Virginia Couple Files Lawsuit Against State’s Same-Sex Marriage Ban
A Virginia couple has become the first gay couple to file suit against the state’s 2006 Constitutional Amendment banning same-sex marriage:
A gay couple from Norfolk has filed a civil suit in federal court against Gov. Bob McDonnell; Attorney General Ken Cuccinelli; and George E. Schaefer, the Norfolk Circuit Court clerk, because they were denied a marriage license.
The complaint, filed July 18 at the U.S. District Court in Norfolk, states that Timothy B. Bostic, a professor of humanities at Old Dominion University, and partner Tony C. London, a Navy veteran and real estate agent, sought to obtain a marriage license at the Norfolk Circuit Court but were turned down because of the 2006 amendment to Virginia’s constitution that defines marriage as between a man and a woman.

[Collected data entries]
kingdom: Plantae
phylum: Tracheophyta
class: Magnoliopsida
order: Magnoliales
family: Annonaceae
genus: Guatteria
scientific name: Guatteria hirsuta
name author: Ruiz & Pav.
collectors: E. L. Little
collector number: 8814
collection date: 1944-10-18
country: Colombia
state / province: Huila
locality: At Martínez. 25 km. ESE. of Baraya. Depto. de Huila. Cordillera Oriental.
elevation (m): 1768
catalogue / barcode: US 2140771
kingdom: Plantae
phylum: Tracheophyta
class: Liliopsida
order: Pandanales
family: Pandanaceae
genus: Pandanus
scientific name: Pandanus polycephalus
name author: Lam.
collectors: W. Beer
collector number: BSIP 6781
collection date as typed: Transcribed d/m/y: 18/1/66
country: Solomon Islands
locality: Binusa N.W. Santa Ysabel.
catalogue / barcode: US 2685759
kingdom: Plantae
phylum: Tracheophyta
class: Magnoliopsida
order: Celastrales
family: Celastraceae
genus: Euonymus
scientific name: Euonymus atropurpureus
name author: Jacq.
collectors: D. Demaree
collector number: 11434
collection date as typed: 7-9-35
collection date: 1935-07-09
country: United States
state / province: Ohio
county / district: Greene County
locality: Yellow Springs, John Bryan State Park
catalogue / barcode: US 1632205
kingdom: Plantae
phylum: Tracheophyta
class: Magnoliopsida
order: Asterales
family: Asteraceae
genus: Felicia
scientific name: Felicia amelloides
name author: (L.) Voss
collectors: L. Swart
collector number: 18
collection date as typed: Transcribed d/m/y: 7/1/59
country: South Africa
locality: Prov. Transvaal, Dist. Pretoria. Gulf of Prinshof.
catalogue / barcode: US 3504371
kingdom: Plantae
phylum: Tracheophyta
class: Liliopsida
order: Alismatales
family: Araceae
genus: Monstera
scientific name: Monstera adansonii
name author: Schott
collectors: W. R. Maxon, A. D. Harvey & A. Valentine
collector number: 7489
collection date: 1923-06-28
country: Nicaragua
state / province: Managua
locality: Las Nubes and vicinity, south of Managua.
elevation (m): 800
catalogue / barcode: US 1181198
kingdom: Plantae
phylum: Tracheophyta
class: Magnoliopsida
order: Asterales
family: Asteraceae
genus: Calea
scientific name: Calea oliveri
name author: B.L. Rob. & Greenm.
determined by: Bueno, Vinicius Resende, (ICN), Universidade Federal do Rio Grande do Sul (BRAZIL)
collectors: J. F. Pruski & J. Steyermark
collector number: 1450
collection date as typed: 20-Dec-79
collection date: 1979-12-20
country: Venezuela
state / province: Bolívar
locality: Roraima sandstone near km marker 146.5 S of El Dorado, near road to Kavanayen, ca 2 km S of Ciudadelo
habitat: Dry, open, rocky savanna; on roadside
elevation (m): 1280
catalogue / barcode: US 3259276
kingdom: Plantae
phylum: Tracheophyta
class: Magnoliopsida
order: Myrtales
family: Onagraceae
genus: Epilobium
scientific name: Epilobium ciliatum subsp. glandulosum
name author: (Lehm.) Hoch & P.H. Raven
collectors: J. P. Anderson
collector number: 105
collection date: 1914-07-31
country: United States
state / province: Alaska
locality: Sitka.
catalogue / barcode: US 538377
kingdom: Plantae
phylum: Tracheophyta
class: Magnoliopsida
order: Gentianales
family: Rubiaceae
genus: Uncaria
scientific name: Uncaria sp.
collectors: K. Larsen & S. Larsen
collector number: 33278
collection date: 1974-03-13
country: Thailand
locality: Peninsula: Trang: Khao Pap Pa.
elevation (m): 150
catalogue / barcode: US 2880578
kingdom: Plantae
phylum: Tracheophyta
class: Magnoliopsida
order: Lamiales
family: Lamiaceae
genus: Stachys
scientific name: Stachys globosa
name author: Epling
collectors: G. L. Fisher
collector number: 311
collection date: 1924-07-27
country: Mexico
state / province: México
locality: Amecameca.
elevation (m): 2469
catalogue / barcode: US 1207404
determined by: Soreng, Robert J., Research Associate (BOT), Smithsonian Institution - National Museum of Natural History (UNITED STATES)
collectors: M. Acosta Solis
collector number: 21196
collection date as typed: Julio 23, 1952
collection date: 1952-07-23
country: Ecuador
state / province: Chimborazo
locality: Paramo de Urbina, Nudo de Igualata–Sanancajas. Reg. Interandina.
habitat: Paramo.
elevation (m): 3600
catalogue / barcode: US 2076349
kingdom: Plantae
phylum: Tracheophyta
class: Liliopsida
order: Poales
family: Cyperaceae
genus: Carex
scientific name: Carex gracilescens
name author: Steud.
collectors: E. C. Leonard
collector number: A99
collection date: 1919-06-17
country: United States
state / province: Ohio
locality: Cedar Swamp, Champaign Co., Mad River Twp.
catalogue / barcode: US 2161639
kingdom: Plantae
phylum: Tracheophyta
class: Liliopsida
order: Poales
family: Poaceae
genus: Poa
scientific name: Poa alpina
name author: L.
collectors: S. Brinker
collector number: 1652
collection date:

**Work to complete**
In the article about the Virginia same-sex marriage lawsuit, on what date was the complaint filed?

**Result for this exercise**
July 18